Il convient en conséquence d'infirmer le jugement, les moyens invoqués par la Commune n'étant pas de nature à justifier l'annulation du jugement, et de débouter les consorts [E] de leur demande visant à se voir déclarer propriétaires de la parcelle cadastrée [Cadastre 8] sise [Adresse 1].

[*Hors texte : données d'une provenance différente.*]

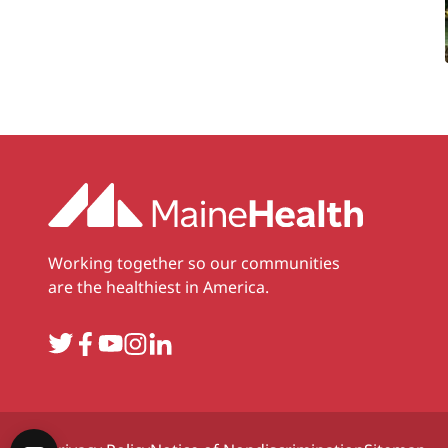
Working together so our communities
are the healthiest in America.
Twitter
Facebook
YouTube
Instagram
LinkedIn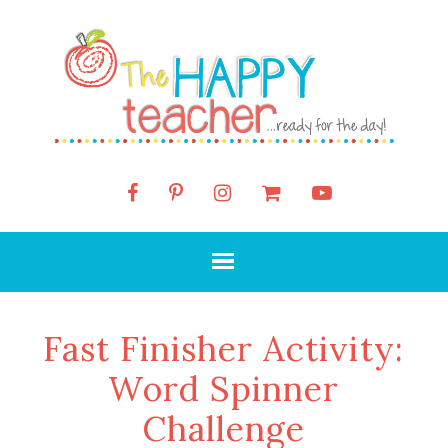
Fast Finisher Activity:
Word Spinner
Challenge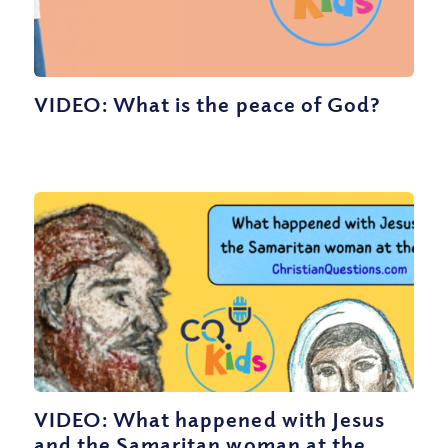
VIDEO: What is the peace of God?
VIDEO: What happened with Jesus
and the Samaritan woman at the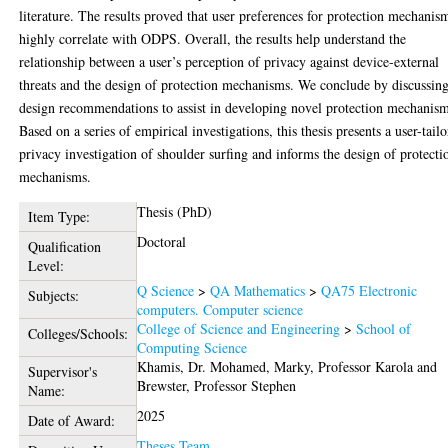
literature. The results proved that user preferences for protection mechanis
highly correlate with ODPS. Overall, the results help understand the
relationship between a user’s perception of privacy against device-external
threats and the design of protection mechanisms. We conclude by discussin
design recommendations to assist in developing novel protection mechanism
Based on a series of empirical investigations, this thesis presents a user-tail
privacy investigation of shoulder surfing and informs the design of protecti
mechanisms.
Thesis (PhD)
Item Type:
Doctoral
Qualification
Level:
Q Science
>
QA Mathematics
>
QA75 Electronic
Subjects:
computers. Computer science
College of Science and Engineering
>
School of
Colleges/Schools:
Computing Science
Khamis, Dr. Mohamed
,
Marky, Professor Karola
and
Supervisor's
Brewster, Professor Stephen
Name:
2025
Date of Award:
Theses Team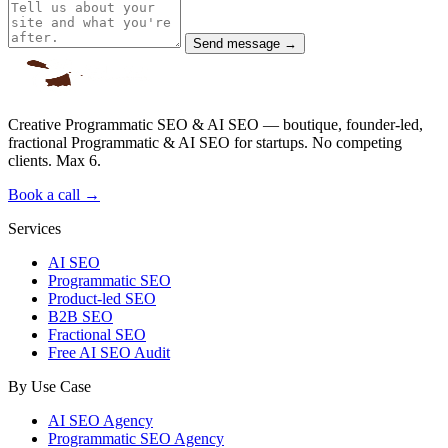
Send message →
Creative Programmatic SEO & AI SEO — boutique, founder-led,
fractional Programmatic & AI SEO for startups. No competing
clients. Max 6.
Book a call →
Services
AI SEO
Programmatic SEO
Product-led SEO
B2B SEO
Fractional SEO
Free AI SEO Audit
By Use Case
AI SEO Agency
Programmatic SEO Agency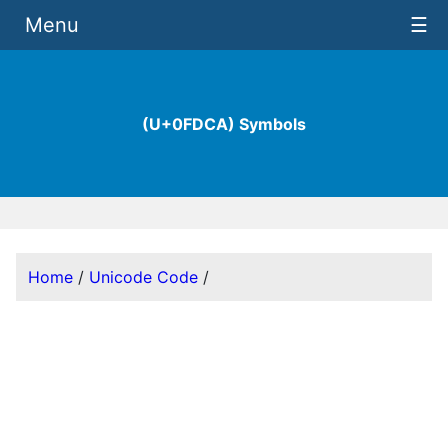
Menu
☰
(U+0FDCA) Symbols
Home
/
Unicode Code
/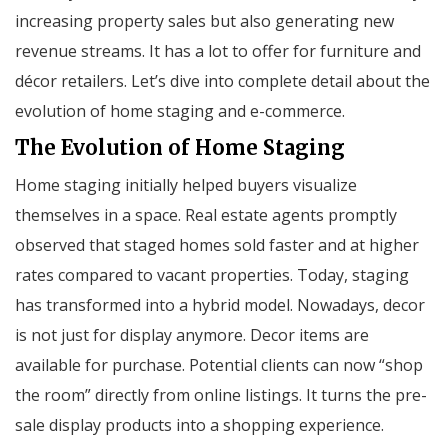
increasing property sales but also generating new
revenue streams. It has a lot to offer for furniture and
décor retailers. Let’s dive into complete detail about the
evolution of home staging and e-commerce.
The Evolution of Home Staging
Home staging initially helped buyers visualize
themselves in a space. Real estate agents promptly
observed that staged homes sold faster and at higher
rates compared to vacant properties. Today, staging
has transformed into a hybrid model. Nowadays, decor
is not just for display anymore. Decor items are
available for purchase. Potential clients can now “shop
the room” directly from online listings. It turns the pre-
sale display products into a shopping experience.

Le jugement sera également infirmé du chef des dispositions de l'article 700 du code de procédure et des dépens et en équité, il ne sera pas fait droit aux demandes formées sur ce fondement pour les frais irrépétibles engagés dans l'instance.
PAR CES MOTIFS
Statuant publiquement,
Infirme le jugement entrepris en toutes ses dispositions,
Déboute Mme [L] [T] veuve [E] et M. [K] [E] de leur demande visant à se voir déclarer propriétaires de la parcelle cadastrée [Cadastre 8] sise [Adresse 1],
Dit n'y avoir lieu à faire application des dispositions de l'article700 du code de procédure civile,
Laisse les dépens de l'instance à la charge de Mme [L] [T] veuve [E] et de M. [K] [E].